* _To do_: Extract precisely the lines of the entries below, from the first line through the line containing "Figure 3. Bionanocomposites".

* _The input_:
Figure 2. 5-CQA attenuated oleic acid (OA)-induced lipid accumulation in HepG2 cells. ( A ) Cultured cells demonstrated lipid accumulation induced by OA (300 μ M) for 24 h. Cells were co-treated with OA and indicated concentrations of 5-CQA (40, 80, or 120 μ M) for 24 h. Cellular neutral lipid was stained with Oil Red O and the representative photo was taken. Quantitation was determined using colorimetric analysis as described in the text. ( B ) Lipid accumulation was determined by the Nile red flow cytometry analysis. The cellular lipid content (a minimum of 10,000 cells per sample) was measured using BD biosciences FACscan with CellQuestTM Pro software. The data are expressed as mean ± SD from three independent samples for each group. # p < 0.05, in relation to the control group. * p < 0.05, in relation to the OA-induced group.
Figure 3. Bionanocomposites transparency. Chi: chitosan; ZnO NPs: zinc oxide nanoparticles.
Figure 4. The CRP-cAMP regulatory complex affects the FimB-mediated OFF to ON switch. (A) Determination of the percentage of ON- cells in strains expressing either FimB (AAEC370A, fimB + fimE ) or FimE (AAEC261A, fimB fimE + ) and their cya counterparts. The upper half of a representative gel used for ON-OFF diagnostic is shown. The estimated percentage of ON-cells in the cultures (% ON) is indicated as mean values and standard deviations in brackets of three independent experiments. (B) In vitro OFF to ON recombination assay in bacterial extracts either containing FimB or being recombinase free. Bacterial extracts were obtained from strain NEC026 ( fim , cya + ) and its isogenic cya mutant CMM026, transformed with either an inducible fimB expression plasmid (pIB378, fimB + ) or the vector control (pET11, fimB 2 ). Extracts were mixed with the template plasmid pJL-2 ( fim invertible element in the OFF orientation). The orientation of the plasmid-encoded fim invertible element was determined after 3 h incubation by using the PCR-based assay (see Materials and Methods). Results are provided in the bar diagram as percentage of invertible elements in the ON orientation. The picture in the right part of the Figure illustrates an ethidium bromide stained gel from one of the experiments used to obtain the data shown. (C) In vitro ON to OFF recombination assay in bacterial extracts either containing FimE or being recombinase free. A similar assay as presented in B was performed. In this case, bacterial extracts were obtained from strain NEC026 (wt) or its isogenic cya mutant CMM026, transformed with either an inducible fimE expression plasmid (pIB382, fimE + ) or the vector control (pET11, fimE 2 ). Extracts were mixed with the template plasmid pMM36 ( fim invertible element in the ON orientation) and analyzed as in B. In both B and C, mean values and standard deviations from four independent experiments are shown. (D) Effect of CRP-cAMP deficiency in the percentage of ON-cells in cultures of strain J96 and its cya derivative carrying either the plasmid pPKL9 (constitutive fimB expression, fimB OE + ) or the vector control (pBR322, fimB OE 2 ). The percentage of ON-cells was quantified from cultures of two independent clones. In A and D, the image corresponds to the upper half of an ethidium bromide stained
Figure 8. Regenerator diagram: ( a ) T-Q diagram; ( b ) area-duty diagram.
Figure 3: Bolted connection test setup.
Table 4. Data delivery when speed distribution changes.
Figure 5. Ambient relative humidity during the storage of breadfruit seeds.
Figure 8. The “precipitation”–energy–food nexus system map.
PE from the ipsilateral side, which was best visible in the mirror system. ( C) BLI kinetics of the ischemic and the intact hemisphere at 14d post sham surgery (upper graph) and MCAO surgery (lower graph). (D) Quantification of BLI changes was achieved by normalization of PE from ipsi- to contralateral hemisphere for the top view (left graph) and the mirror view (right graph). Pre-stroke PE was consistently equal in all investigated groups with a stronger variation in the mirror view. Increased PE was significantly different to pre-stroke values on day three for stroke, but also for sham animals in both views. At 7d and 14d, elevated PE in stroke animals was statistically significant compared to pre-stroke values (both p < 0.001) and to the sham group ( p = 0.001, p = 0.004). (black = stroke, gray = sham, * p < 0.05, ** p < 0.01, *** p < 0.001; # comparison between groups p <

* _Answer space_:
Figure 2. 5-CQA attenuated oleic acid (OA)-induced lipid accumulation in HepG2 cells. ( A ) Cultured cells demonstrated lipid accumulation induced by OA (300 μ M) for 24 h. Cells were co-treated with OA and indicated concentrations of 5-CQA (40, 80, or 120 μ M) for 24 h. Cellular neutral lipid was stained with Oil Red O and the representative photo was taken. Quantitation was determined using colorimetric analysis as described in the text. ( B ) Lipid accumulation was determined by the Nile red flow cytometry analysis. The cellular lipid content (a minimum of 10,000 cells per sample) was measured using BD biosciences FACscan with CellQuestTM Pro software. The data are expressed as mean ± SD from three independent samples for each group. # p < 0.05, in relation to the control group. * p < 0.05, in relation to the OA-induced group.
Figure 3. Bionanocomposites transparency. Chi: chitosan; ZnO NPs: zinc oxide nanoparticles.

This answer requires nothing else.